En second lieu, l'analyse de cet affligeant phénomène psychologique que fut, après la libération de la Tunisie, la première reprise de contact entre les français libres et les français emmurés de Bizerte. Confrontation émouvante, qui eut pu être un acte de communion de deux groupes nationaux dans leur patrie retrouvée, mais qui fut un échec de leur conduite patriotique, inséré dans le désarroi de la conscience nationale. Echec dû avant tout à l' incapacité, de la part de combattants rentrant d'un triomphant exil, de comprendre l'état d'esprit de compatriotes restés durant de longs mois exclus du combat et encore sous le coup de leur déprimant isolement. Et de surmonter leur propre rancune, bien légitime et accumulée par des années d'héroïsme déçu, autrement qu'en la projetant en représailles justicières sur des camarades, sur des frères, pris par eux comme émissaires responsables des épreuves de tous.
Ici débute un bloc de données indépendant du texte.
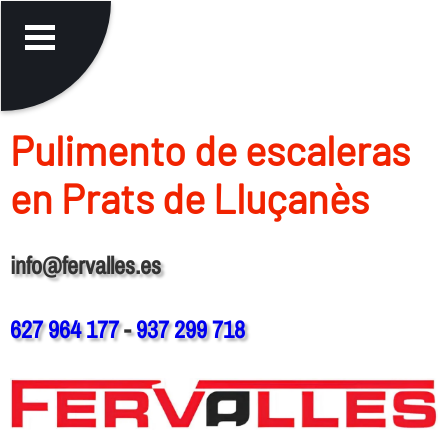
Pulimento de escaleras
en Prats de Lluçanès
info@fervalles.es
627 964 177
-
937 299 718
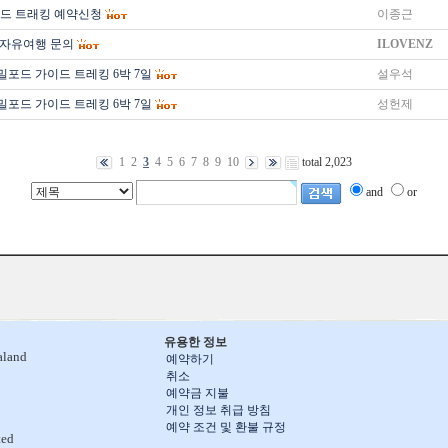
드 트래킹 예약신청
이종근
 자유여행 문의
ILOVENZ
밀포드 가이드 트레킹 6박 7일
설우석
밀포드 가이드 트레킹 6박 7일
성헌제
1
2
3
4
5
6
7
8
9
10
total 2,023
and
or
유용한 정보
aland
예약하기
취소
예약금 지불
개인 정보 취급 방침
예약 조건 및 환불 규정
ted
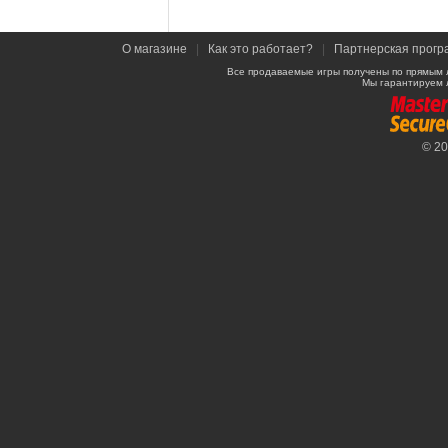
О магазине
|
Как это работает?
|
Партнерская прогр
Все продаваемые игры получены по прямым 
Мы гарантируем 
© 2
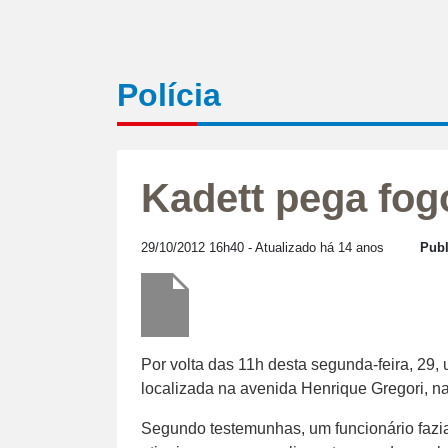
Polícia
Kadett pega fogo
29/10/2012 16h40
- Atualizado há 14 anos
Publ
Por volta das 11h desta segunda-feira, 29,
localizada na avenida Henrique Gregori, n
Segundo testemunhas, um funcionário fazia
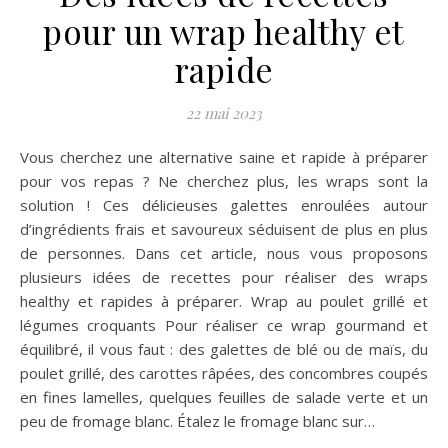
pour un wrap healthy et
rapide
22 mai 2023
Vous cherchez une alternative saine et rapide à préparer
pour vos repas ? Ne cherchez plus, les wraps sont la
solution ! Ces délicieuses galettes enroulées autour
d’ingrédients frais et savoureux séduisent de plus en plus
de personnes. Dans cet article, nous vous proposons
plusieurs idées de recettes pour réaliser des wraps
healthy et rapides à préparer. Wrap au poulet grillé et
légumes croquants Pour réaliser ce wrap gourmand et
équilibré, il vous faut : des galettes de blé ou de maïs, du
poulet grillé, des carottes râpées, des concombres coupés
en fines lamelles, quelques feuilles de salade verte et un
peu de fromage blanc. Étalez le fromage blanc sur…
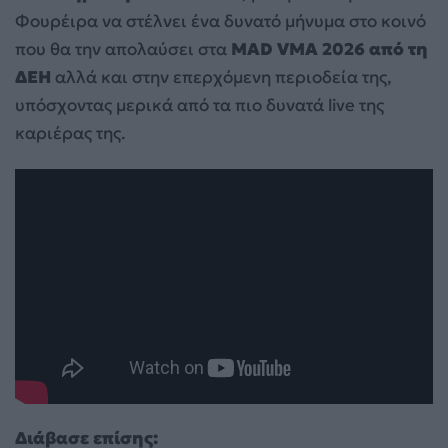
Φουρέιρα να στέλνει ένα δυνατό μήνυμα στο κοινό
που θα την απολαύσει στα
MAD VMA 2026 από τη
ΔΕΗ
αλλά και στην επερχόμενη περιοδεία της,
υπόσχοντας μερικά από τα πιο δυνατά live της
καριέρας της.
Διάβασε επίσης:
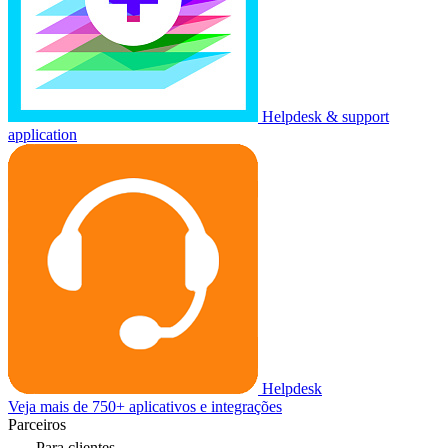
Helpdesk & support
application
Helpdesk
Veja mais de 750+ aplicativos e integrações
Parceiros
Para clientes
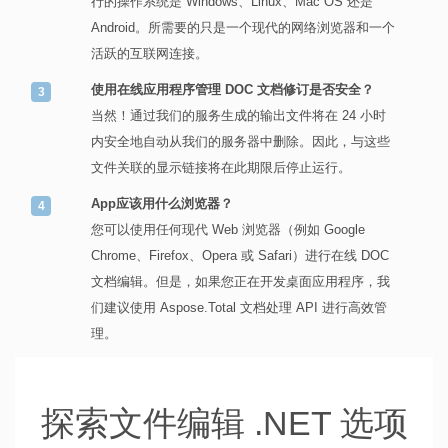
行的操作系统是 Windows、Linux、Mac OS 还是
Android。所需要的只是一个现代的网络浏览器和一个
活跃的互联网连接。
使用在线应用程序管理 DOC 文档修订是否安全？
当然！通过我们的服务生成的输出文件将在 24 小时
内安全地自动从我们的服务器中删除。因此，与这些
文件关联的显示链接将在此期限后停止运行。
App应该用什么浏览器？
您可以使用任何现代 Web 浏览器（例如 Google
Chrome、Firefox、Opera 或 Safari）进行在线 DOC
文档编辑。但是，如果您正在开发桌面应用程序，我
们建议使用 Aspose.Total 文档处理 API 进行高效管
理。
探索文件编辑 .NET 选项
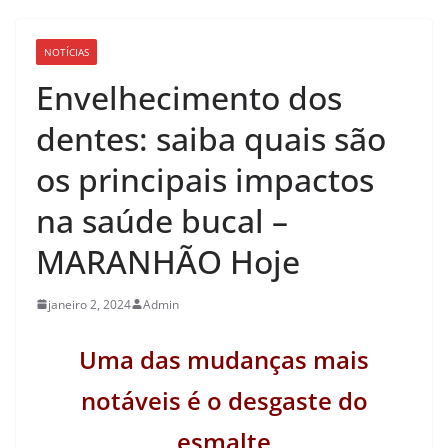
NOTÍCIAS
Envelhecimento dos
dentes: saiba quais são
os principais impactos
na saúde bucal –
MARANHÃO Hoje
janeiro 2, 2024
Admin
Uma das mudanças mais
notáveis é o desgaste do
esmalte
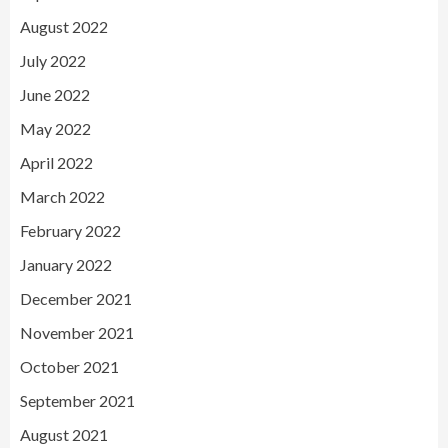
August 2022
July 2022
June 2022
May 2022
April 2022
March 2022
February 2022
January 2022
December 2021
November 2021
October 2021
September 2021
August 2021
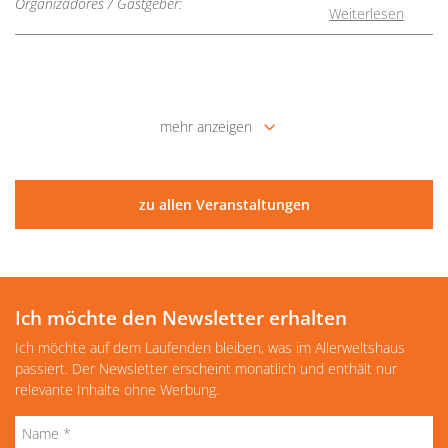
Organizadores / Gastgeber:
Weiterlesen
mehr anzeigen
zu allen Veranstaltungen
Ich möchte den Newsletter erhalten
Ich möchte auf dem Laufenden bleiben, was im Allerweltshaus
passiert. Der Newsletter erscheint monatlich und enthält nur
relevante Inhalte ohne Werbung.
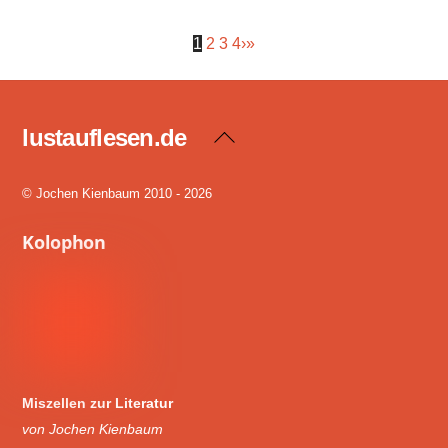
1
2
3
4
›
»
lustauflesen.de
Back
To
Top
© Jochen Kienbaum 2010 - 2026
Kolophon
Miszellen zur Literatur
von Jochen Kienbaum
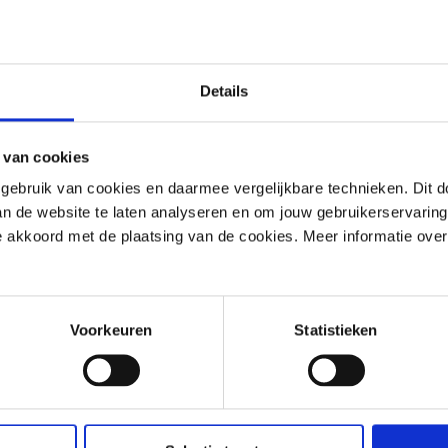
llsten wachsender
ßhändler
 Bestellkomfort
Details
 Lager lieferbar
 van cookies
ebruik van cookies en daarmee vergelijkbare technieken. Dit d
van de website te laten analyseren en om jouw gebruikerservaring
 je akkoord met de plaatsing van de cookies. Meer informatie over
Voorkeuren
Statistieken
Hast du eine Frage? Nimm Kontakt mit uns 
Wir sind von Montag bis Freitag zwischen 08:30 und 17:00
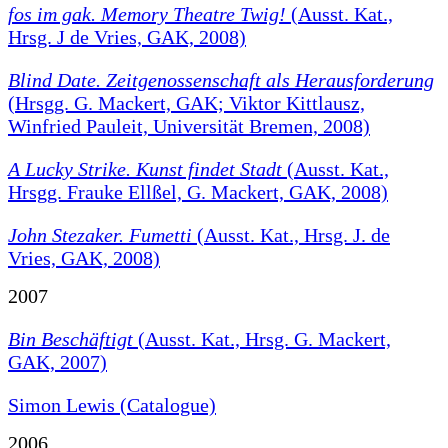
fos im gak. Memory Theatre Twig!
(Ausst. Kat.,
Hrsg. J de Vries, GAK, 2008)
Blind Date. Zeitgenossenschaft als Herausforderung
(Hrsgg. G. Mackert, GAK; Viktor Kittlausz,
Winfried Pauleit, Universität Bremen, 2008)
A Lucky Strike. Kunst findet Stadt
(Ausst. Kat.,
Hrsgg. Frauke Ellßel, G. Mackert, GAK, 2008)
John Stezaker. Fumetti
(Ausst. Kat., Hrsg. J. de
Vries, GAK, 2008)
2007
Bin Beschäftigt
(Ausst. Kat., Hrsg. G. Mackert,
GAK, 2007)
Simon Lewis (Catalogue)
2006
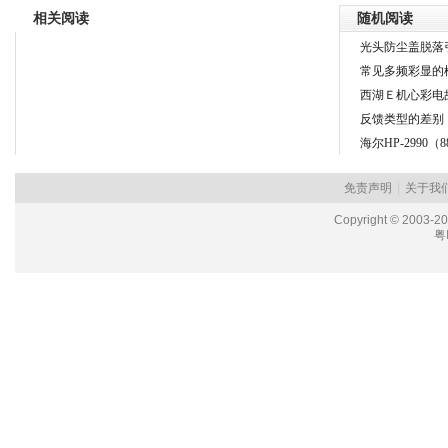
相关阅读
随机阅读
光头防尘盖脱落
常见多频彩显的
西湖Ｅ机心彩电
反馈类型的差别
海尔HP-2990
免责声明
|
关于我
Copyright © 2003-2
粤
Ce livre a été écrit en hommage à la Marine - à celle d'avant la Libération. A celle que l'auteur a aimée et admirée pour en avoir pénétré, dans un contact humain prolongé, avec ses chefs, ses officiers et ses équipages, l'esprit de parfait désintéressement, la noblesse de coeur et la ferveur patriotique. Elle a failli être discréditée dans l'opinion publique. Pourtant, celle-ci, une fois exactement informée, a su discerner le sens hautement méritoire des humiliantes abnégations qu'elle s'est laissée, par obligation morale secrète, infliger sur l'ordre de quelques-uns de ses chefs, eux-mêmes asservis à certains impératifs mystiques d'un autre âge.
Mais après un temps de silence qui s'imposait, de nouveaux chefs se lèvent déjà. Leur idéal, aussi pur que celui de leur devanciers mais plus réaliste et comme mûri par les malheurs de la patrie, ne risquera plus comme lui, de placer l'honneur militaire au dessus de leur conscience de citoyen. La dure leçon de l'expérience - à défaut d'une pédagogie morale qui reflèterait l'élan social d'un pays aux institutions rénovées - leur a déjà révélé cette évidence qu'une nation ne peut être forte et honorée que si l'esprit de son armée est l'âme de son peuple.